Si certains changements peuvent sembler faciles à réaliser, la Fédération canadienne de l'entreprise indépendante (FCEI) note qu’il pourrait y avoir des accrochages et c’est là que le Québec devra faire des concessions.
À titre d’exemple, permettre aux consommateurs d’acheter de l’alcool directement auprès des microbrasseries à l’extérieur du Québec et vice-versa pourrait passer de travers à la SAQ. Même chose si les distilleries ont finalement le champ libre pour vendre leurs produits sans intermédiaire dans les autres provinces.
Plusieurs syndicats et ordres professionnels pourraient être réfractaires aux changements.

«C’est une des principales raisons pour lesquelles il n’y a pas de mouvement, ils veulent garder leur mainmise sur leurs membres au détriment du bien-être général», martèle Jasmin Guénette, de la FCEI.
Diplômes non reconnus
Cette réticence pourrait aussi se faire sentir pour la mobilité de la main-d’œuvre.
Gabriel Giguère, de l’Institut économique de Montréal, s’indigne des aberrations qui touchent le domaine de l’emploi.
Il rappelle qu’un dentiste de la Colombie-Britannique, de l’Île-du-Prince-Édouard ou de la Nouvelle-Écosse ne peut pratiquer au Québec, puisque sa formation ne sera pas reconnue. Même chose pour les paramédics.
«C’est un exemple concret des barrières qui doivent tomber [...]. Je ne savais pas que les gens de la Colombie-Britannique avaient des bouches différentes que les gens du Québec.»
La langue
Pour révolutionner le libre-échange canadien, M. Legault ne devra pas se cacher derrière l’enjeu de la langue française, disent les économistes.
D’ailleurs, les autres provinces ont déjà reconnu mercredi que le Québec avait cette particularité et ce n’est pas négociable, a indiqué M. Legault.

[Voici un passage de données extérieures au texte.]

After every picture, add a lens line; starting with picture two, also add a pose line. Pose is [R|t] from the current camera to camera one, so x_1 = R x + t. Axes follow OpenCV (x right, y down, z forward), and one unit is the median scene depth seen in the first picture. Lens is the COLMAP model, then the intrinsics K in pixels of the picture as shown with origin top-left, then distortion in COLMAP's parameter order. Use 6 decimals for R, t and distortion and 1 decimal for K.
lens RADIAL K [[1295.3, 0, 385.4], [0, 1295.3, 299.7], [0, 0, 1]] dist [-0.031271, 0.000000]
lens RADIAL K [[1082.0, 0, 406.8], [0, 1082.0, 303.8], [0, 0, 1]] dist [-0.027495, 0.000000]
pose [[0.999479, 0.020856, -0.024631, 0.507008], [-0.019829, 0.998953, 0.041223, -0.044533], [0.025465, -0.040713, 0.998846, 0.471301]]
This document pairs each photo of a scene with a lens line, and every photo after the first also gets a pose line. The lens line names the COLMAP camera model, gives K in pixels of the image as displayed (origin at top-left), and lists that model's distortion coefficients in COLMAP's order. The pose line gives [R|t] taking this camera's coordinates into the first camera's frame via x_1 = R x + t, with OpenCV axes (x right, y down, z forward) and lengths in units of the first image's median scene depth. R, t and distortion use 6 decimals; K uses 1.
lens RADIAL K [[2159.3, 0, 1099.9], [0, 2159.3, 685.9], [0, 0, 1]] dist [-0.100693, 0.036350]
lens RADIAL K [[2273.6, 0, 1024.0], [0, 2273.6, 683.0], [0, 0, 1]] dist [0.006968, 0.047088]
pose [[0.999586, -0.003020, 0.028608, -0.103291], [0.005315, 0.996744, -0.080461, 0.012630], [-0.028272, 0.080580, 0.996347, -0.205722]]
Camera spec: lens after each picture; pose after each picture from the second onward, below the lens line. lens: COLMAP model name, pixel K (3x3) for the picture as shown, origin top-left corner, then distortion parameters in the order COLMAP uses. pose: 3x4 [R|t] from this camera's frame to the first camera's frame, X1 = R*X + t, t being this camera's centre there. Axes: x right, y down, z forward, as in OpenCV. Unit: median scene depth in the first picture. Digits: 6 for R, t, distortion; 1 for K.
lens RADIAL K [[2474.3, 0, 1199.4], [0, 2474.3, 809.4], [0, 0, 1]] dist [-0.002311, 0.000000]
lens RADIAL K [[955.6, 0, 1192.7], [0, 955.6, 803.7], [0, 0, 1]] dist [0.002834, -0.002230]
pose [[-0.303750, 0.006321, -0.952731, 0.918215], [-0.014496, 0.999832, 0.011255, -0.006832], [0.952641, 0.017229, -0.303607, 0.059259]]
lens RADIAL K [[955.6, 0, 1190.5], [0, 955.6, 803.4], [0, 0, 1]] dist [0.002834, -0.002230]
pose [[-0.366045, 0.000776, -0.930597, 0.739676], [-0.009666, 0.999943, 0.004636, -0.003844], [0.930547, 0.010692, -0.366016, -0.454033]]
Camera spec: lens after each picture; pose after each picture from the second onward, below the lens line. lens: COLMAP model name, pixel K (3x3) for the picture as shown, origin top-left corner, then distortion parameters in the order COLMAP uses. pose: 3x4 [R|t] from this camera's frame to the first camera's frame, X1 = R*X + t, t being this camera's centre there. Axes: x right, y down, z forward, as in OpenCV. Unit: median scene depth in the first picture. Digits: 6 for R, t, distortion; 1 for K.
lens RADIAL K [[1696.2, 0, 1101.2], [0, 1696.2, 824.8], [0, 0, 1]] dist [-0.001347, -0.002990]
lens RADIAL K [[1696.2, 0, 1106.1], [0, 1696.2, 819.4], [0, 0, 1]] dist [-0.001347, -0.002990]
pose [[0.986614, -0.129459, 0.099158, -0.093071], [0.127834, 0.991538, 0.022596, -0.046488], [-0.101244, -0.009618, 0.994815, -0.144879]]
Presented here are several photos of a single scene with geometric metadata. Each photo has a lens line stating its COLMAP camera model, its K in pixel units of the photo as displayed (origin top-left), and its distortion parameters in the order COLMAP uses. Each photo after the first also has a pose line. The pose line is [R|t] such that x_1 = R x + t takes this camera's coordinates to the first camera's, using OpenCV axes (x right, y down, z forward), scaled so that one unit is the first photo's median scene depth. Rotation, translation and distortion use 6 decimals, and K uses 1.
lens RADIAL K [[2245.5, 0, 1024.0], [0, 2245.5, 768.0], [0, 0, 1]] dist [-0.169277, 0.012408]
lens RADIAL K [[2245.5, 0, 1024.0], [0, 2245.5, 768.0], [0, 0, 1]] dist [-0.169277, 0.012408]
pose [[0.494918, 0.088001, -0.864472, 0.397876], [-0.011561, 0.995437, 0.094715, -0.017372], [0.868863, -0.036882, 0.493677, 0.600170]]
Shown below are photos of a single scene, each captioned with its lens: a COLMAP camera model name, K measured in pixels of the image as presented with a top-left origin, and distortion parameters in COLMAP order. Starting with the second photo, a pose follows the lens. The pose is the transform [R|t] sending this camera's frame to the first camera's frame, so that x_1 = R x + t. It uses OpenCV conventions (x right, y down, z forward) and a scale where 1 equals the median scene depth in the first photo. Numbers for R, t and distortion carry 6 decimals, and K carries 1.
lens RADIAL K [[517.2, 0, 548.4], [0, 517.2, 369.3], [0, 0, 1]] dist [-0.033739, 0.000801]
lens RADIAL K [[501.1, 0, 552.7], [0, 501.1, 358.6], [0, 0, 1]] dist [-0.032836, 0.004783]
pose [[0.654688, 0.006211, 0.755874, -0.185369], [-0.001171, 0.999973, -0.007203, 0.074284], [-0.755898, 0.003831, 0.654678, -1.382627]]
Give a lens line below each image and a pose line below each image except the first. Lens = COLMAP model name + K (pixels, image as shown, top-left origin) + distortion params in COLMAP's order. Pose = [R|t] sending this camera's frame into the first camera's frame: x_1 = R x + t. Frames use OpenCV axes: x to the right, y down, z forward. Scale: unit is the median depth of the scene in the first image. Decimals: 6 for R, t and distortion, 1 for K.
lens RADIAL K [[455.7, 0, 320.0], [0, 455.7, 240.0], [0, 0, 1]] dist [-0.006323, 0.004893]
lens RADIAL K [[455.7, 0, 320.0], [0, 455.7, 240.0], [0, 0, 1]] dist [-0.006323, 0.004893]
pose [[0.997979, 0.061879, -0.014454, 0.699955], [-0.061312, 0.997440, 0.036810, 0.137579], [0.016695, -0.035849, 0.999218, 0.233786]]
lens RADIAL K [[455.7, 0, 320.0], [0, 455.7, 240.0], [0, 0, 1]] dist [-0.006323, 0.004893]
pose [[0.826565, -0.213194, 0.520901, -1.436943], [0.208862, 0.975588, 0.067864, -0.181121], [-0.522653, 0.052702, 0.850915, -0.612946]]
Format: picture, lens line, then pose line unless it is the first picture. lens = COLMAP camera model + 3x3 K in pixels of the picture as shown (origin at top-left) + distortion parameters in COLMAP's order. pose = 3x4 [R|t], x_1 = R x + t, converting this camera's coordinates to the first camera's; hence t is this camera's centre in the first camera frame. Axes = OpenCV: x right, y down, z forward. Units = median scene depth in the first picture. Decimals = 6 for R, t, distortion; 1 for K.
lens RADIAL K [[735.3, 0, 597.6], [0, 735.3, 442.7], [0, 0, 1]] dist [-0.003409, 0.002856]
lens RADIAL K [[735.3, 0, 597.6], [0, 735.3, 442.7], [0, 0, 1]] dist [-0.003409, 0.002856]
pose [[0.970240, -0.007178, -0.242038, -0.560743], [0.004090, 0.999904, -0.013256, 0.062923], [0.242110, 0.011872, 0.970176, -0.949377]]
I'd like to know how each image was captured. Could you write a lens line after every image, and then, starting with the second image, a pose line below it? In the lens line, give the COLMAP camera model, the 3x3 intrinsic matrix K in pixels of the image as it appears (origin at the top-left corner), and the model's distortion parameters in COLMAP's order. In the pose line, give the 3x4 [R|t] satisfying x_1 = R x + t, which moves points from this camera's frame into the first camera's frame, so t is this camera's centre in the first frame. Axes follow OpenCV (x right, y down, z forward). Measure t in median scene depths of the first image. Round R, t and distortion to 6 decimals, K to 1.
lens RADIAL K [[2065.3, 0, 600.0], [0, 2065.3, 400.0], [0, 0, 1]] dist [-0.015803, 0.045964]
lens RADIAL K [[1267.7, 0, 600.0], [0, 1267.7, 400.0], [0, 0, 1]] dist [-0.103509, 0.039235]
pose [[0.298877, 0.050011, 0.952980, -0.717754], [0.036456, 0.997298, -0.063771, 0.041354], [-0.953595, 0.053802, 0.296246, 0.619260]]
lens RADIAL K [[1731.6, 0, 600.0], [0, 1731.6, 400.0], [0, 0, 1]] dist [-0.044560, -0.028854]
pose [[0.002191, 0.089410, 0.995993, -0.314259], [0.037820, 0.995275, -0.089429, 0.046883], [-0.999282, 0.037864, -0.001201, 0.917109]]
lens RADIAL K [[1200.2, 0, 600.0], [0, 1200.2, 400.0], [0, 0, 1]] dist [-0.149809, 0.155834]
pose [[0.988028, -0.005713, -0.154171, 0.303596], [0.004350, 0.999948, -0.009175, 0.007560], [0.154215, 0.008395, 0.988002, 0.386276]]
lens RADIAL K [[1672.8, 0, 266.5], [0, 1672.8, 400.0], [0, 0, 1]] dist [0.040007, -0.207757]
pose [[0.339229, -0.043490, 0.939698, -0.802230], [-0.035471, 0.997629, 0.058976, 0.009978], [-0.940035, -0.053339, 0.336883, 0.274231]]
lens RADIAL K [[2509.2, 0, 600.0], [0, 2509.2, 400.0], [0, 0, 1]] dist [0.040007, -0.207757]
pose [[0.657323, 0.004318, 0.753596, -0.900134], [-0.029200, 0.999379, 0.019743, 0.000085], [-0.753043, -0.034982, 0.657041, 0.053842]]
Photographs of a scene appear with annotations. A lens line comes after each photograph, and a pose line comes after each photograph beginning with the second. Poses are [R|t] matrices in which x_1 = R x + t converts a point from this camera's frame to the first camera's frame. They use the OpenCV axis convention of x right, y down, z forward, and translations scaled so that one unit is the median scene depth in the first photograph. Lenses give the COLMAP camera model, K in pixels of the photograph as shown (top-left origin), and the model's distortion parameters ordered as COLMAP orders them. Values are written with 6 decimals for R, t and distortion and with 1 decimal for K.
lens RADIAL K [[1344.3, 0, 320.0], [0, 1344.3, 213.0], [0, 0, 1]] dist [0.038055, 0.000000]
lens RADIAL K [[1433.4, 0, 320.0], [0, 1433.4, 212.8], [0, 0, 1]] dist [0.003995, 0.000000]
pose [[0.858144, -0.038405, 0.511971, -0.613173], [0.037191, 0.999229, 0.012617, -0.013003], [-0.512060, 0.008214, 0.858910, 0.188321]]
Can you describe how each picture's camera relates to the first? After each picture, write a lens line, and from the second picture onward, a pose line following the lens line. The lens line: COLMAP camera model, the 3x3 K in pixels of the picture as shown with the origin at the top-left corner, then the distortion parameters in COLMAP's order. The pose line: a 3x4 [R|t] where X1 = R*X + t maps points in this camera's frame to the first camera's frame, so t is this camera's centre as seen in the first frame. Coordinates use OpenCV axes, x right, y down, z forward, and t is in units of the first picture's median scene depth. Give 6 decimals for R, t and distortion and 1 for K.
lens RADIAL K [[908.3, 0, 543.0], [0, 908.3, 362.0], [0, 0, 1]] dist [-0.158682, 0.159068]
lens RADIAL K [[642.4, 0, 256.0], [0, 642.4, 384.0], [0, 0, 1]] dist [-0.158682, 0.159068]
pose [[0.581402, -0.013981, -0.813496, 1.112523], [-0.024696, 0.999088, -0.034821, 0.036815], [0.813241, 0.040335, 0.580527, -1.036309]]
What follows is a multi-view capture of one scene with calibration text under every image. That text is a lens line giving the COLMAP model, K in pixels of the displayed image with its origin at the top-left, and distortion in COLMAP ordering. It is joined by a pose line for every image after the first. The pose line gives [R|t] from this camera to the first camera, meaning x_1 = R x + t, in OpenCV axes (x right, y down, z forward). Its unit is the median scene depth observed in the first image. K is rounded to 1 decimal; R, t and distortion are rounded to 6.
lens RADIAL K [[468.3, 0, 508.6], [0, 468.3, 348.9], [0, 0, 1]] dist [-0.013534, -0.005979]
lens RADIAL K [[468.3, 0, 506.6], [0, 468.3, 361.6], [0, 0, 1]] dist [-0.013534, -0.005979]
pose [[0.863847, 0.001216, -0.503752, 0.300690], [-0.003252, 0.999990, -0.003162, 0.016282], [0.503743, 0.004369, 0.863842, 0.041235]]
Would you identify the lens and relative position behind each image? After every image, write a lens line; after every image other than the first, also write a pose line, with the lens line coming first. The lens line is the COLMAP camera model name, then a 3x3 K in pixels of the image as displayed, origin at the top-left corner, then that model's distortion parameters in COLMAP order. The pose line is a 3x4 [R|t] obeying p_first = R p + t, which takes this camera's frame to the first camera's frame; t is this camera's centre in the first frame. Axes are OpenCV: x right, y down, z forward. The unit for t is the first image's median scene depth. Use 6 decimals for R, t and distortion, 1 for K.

Mais il y a tout le reste.
«Il y a beaucoup [d’exceptions] qui ne sont pas liées à la langue française et c’est là-dessus qu’on doit se concentrer et travailler», affirme Mathieu Lavigne.
Le directeur économique de la Fédération des chambres de commerce du Québec (FCCQ) était à Toronto lundi pour faire des recommandations au premier ministre ontarien, Doug Ford.
Mobilité de la main-d’œuvre, reconnaissance mutuelle et achats publics étaient au cœur des discussions.
Concrètement, M. Lavigne donne l’exemple d’une PME déjà inscrite au registre des entreprises de sa province. Selon les recommandations de la FCCQ, celle-ci devrait être automatiquement enregistrée dans les autres provinces.
«Pourquoi il ne pourrait pas y avoir une reconnaissance mutuelle?», demande-t-il.
La FCCQ propose également d’harmoniser les codes du bâtiment des provinces.

Halifax montre la voie
Et les intervenants sont unanimes: un projet de loi de la Nouvelle-Écosse est l’exemple à suivre.
En résumé, le premier ministre Tim Houston va reconnaître les règles et le commerce des autres provinces, si elles font de même avec la Nouvelle-Écosse.
«La Nouvelle-Écosse dit: “Moi, je vais aller danser, venez-vous avec moi?”», illustre M. Guénette.